Records from a collection:
^^^^^^^^

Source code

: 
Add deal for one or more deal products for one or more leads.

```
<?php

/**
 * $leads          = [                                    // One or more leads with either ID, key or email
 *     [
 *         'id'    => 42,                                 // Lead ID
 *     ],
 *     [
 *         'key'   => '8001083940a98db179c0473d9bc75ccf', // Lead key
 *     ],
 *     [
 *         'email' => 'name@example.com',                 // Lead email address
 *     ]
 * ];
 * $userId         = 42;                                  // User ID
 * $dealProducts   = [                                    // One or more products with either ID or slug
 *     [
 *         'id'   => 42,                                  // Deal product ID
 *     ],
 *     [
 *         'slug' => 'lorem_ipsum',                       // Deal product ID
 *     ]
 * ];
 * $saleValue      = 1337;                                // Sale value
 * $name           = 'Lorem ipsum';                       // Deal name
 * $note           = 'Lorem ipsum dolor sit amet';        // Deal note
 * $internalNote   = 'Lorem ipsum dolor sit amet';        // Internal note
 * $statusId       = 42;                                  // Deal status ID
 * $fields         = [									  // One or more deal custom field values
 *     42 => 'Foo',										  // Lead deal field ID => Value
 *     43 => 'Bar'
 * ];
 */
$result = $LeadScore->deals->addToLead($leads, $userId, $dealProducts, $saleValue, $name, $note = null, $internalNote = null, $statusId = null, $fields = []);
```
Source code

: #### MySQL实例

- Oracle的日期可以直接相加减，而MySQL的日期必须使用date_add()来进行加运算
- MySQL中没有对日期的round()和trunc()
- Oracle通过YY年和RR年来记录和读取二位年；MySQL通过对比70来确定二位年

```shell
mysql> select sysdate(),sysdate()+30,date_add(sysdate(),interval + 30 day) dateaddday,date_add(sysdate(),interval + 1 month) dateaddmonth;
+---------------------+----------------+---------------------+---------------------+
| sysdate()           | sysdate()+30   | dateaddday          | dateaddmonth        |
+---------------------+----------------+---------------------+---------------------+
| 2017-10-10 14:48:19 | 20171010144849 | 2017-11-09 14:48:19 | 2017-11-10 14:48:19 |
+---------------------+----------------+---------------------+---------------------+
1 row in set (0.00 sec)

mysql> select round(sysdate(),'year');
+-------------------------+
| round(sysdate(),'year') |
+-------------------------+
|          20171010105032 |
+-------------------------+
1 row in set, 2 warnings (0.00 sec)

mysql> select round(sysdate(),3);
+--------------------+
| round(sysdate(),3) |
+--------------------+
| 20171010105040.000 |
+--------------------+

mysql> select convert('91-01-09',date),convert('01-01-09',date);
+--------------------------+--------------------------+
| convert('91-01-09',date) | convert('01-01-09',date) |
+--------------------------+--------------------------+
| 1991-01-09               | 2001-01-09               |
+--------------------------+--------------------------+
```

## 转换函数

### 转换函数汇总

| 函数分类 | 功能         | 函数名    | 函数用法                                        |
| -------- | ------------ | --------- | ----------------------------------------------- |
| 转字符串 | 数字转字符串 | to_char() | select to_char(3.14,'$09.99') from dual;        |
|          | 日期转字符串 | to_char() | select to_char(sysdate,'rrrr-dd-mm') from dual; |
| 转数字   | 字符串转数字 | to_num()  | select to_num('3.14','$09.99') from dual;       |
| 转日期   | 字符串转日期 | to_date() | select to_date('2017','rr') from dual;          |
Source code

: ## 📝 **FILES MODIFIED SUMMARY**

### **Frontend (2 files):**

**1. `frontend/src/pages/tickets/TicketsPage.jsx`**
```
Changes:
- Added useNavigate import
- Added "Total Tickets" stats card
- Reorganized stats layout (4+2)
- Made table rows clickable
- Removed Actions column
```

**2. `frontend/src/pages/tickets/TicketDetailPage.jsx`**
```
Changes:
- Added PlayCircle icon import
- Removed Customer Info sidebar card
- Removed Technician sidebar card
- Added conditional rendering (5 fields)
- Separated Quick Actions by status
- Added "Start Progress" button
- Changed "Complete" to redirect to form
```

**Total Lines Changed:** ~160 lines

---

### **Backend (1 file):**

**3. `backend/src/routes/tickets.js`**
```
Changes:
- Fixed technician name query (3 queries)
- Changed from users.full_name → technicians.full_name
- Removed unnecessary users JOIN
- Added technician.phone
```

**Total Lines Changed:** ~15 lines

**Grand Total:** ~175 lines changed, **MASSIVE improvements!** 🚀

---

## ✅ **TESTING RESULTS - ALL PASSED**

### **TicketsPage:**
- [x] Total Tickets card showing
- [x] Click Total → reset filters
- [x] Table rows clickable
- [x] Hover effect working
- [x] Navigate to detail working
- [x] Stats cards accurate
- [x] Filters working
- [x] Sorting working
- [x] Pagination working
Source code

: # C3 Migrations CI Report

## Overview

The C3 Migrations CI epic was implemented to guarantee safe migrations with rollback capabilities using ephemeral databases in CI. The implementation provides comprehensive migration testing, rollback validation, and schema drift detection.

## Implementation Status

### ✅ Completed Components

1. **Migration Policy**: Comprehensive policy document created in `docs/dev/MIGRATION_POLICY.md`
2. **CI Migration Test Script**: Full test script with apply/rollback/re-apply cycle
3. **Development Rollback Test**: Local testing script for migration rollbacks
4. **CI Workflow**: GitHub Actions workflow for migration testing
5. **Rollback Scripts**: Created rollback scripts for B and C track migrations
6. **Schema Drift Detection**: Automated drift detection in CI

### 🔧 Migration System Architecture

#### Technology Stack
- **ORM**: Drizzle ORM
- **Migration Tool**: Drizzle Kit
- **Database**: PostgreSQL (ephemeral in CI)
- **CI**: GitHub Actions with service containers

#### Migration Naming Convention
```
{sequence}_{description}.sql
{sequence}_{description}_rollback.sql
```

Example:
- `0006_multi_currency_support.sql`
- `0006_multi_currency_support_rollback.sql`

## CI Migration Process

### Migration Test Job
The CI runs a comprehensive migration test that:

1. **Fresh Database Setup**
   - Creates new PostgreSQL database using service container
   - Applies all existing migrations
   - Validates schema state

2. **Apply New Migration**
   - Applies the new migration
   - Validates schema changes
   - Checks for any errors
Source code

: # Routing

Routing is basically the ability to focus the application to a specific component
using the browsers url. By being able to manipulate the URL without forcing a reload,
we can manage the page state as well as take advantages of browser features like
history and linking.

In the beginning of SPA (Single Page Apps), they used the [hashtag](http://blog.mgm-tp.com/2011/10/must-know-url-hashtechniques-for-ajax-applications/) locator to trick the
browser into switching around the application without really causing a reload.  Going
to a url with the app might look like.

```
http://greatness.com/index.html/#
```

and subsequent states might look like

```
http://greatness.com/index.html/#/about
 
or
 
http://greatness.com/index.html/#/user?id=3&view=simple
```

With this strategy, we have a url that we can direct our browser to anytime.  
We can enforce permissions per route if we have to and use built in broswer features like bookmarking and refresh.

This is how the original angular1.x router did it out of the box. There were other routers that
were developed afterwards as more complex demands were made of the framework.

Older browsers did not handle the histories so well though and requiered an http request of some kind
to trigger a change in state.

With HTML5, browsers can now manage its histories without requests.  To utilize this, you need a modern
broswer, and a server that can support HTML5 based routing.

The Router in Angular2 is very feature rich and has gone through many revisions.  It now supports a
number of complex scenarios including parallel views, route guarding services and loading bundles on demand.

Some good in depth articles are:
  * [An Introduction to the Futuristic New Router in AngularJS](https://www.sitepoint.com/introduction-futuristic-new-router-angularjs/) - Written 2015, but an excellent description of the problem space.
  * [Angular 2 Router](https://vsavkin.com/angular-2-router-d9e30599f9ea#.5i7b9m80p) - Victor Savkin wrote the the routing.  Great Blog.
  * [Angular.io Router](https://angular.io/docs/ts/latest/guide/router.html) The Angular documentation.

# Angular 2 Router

^^^^^^^^

• WHAT THE EXERCISE ASKS:
Filter the records above and return every line that holds the word "dateaddday".

• SOLUTION FOR THIS TASK:
mysql> select sysdate(),sysdate()+30,date_add(sysdate(),interval + 30 day) dateaddday,date_add(sysdate(),interval + 1 month) dateaddmonth;
| sysdate()           | sysdate()+30   | dateaddday          | dateaddmonth        |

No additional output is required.